Under this proposed interpretation, the EPA would lack the authority to regulate glider vehicles, glider engines, and glider kits.
“The EPA’s initial decision to classify glider kits, glider vehicles and glider engines as ‘new motor vehicles’ under the Clean Air Act would irreparably damage a truck manufacturing industry that has become increasingly popular in recent years,” OOIDA said in the letter signed by Todd Spencer, acting president and CEO. “Since 2002, federal environmental regulations alone have increased the cost of a new truck between $50,000 and $70,000, as costly components and systems have been mandated. Given their unique assembly, glider kit prices are typically 25 to 30 percent less than a new truck, allowing owner-operators, who often work on the slimmest of margins, to save tens of thousands of dollars on their purchase.”

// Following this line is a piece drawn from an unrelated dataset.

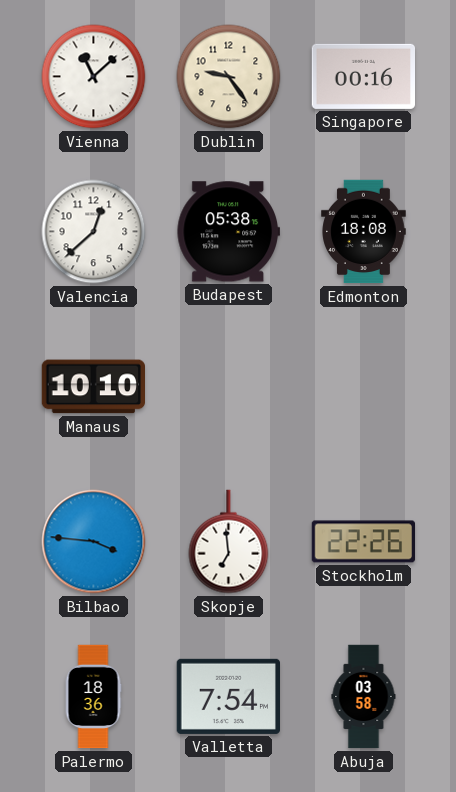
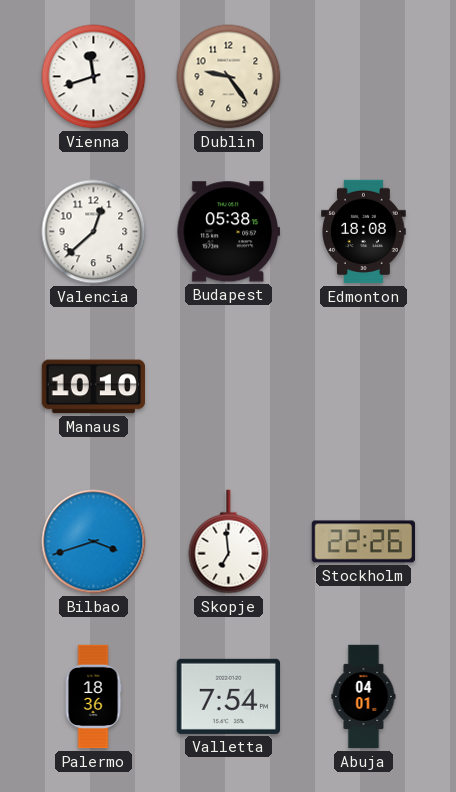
Vienna: 11:08 -> 11:42
Singapore: 00:16 -> none
Bilbao: 3:46 -> 3:42
Abuja: 03:58 -> 04:01
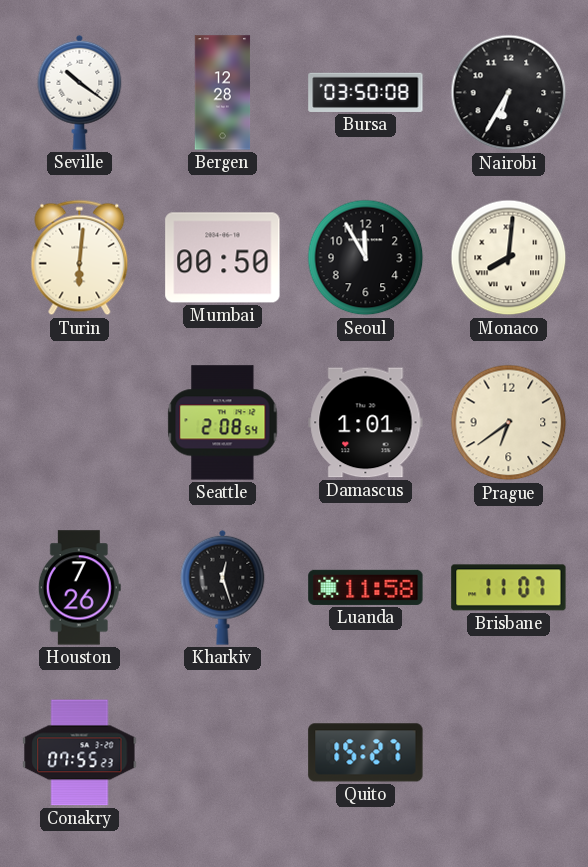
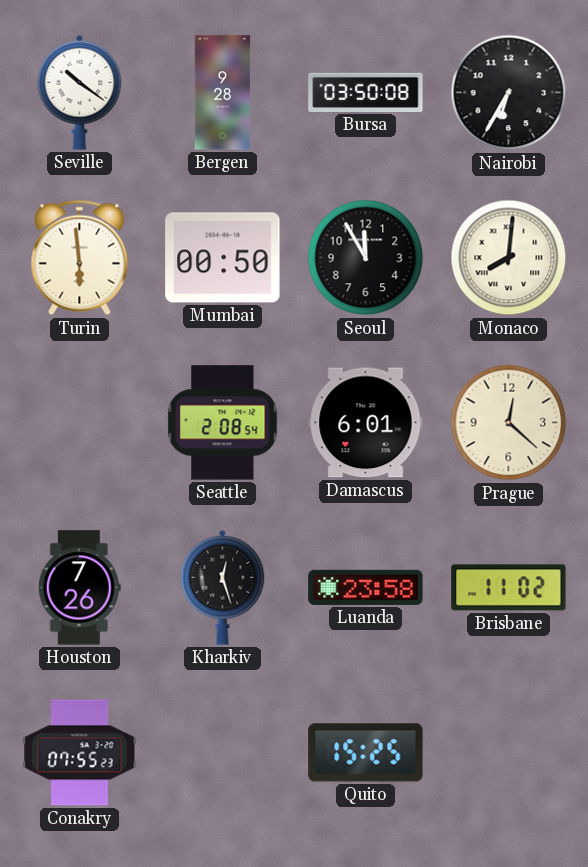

The comment period on the EPA’s proposed rule ended Jan. 5. The EPA received more than 24,000 comments. More than 3,000 of the comments were unique, while about 21,000 were duplicate form letters from various organizations. Many truck drivers and members of the glider kit industry spoke favorably of the rule, while many environmental groups and the American Trucking Associations opposed the repeal.
Scott Pruitt, administrator of the EPA, is expected to deliver testimony to the Committee on Environment and Public Works next week. Questions regarding the repeal of the Phase 2 emissions requirements for glider kits are likely.
“For many small business truckers, glider kits offer a more affordable and reliable alternative to increasingly expensive new vehicles,” OOIDA wrote. “Their regulation under Phase 2 would effectively destroy the American glider kit industry, eliminating the opportunity for our members to continue purchasing the vehicles that best fit their unique needs.”
Many owner-operators and members of the glider kit industry were opposed to glider kits being included in the Phase 2 requirements. In a 2016 survey conducted by OOIDA, 14 percent of owner-operators said they would be buying a glider kit as their next truck. That was 2 percent more than those who were planning on buying new.
In August, Pruitt announced that the agency would “revisit” provisions of the upcoming Phase 2 of the greenhouse gas regulations.
Those opposing the repeal cited environmental concerns. However, OOIDA pointed to a study by Tennessee Tech University as evidence that glider kits are environmentally friendly.
The study included eight trucks with remanufactured engines and five with original equipment manufacturer “certified” engines. Each of the low-mileage vehicles was evaluated for fuel efficiency, carbon monoxide, particulate matter emissions and nitrogen oxide.
“Ultimately, researchers discovered remanufactured 2002-07 engines performed as well and in some cases outperformed their newer counterparts in emissions reductions,” OOIDA wrote. “This environmental benefit is compounded when considering glider kits utilize many remanufactured components, resulting in the reuse of approximately 4,000 pounds of cast steel per unit.”
OOIDA said it applauds Pruitt’s efforts to better understand how the regulation of glider kits will affect small business truckers.
“Exempting these vehicles from Phase 2 regulation will continue to provide owner-operators affordable and reliable options when purchasing new or used trucks,” OOIDA wrote. “While glider kits provide appealing cost savings for drivers, they are also reliable, efficient, and meet all of the environmental and safety standards necessary for operation. We encourage the EPA to move forward with this important exemption and encourage members of the committee to support these efforts.”